- The engagement partner ensured that the engagement team collectively had the appropriate competence, capabilities and skills to identify or recognise non-compliance with applicable laws;
- Enquiry of management around actual and potential litigation and claims;
- Enquiry of management to identify any instances of non-compliance with laws and regulations;
- We reviewed correspondence with legal and regulatory bodies where applicable;
- We agreed the financial statements disclosures to underlying supporting documentation
- We reviewed the detail of certain nominal accounts for indications of management override;
- We gained an understanding of the design and implementation of the processes and controls in place within the group which are designed to prevent, detect or correct fraud or error within the financial statements
- We challenged the accounting treatment applied in respect of revenue recognised during the year, in particular in relation to manual adjustments made to revenue, cut off between accounting periods;
- We identified and tested journal entries which we considered to be unusual and me be indicative of bias on the part of management or those charged with governance, investigating the rationale behind significant or unusual transactions.

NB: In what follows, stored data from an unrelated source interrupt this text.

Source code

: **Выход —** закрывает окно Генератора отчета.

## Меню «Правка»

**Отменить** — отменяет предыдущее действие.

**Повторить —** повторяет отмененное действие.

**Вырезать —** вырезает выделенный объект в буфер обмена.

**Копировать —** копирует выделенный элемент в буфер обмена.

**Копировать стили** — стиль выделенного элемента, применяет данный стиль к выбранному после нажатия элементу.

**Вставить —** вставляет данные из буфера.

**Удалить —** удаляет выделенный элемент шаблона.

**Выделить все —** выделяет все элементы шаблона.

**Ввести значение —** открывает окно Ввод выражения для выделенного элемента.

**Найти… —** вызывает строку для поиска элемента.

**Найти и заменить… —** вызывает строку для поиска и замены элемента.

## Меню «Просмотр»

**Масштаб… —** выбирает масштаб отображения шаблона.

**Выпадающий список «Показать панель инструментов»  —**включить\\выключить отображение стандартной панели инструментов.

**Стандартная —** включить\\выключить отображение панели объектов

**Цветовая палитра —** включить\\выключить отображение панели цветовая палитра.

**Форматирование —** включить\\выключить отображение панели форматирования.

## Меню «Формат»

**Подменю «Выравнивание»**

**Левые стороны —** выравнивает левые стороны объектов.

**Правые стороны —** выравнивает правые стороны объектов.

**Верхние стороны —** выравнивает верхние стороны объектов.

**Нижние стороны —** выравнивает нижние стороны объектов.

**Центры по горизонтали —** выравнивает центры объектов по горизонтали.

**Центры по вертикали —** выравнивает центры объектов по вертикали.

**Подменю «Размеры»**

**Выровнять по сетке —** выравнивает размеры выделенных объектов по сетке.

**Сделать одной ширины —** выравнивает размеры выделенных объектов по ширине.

Because of the inherent limitations of an audit, there is a risk that we will not detect all irregularities, including those leading to a material misstatement in the financial statements or non-compliance with regulation. This risk increases the more that compliance with a law or regulation is removed from the events and transactions reflected in the financial statements, as we will be less likely to become aware of instances of non-compliance. This risk is also greater regarding irregularities occurring due to fraud rather than error, as fraud involves intentional concealment, forgery, collusion, omission or misrepresentation.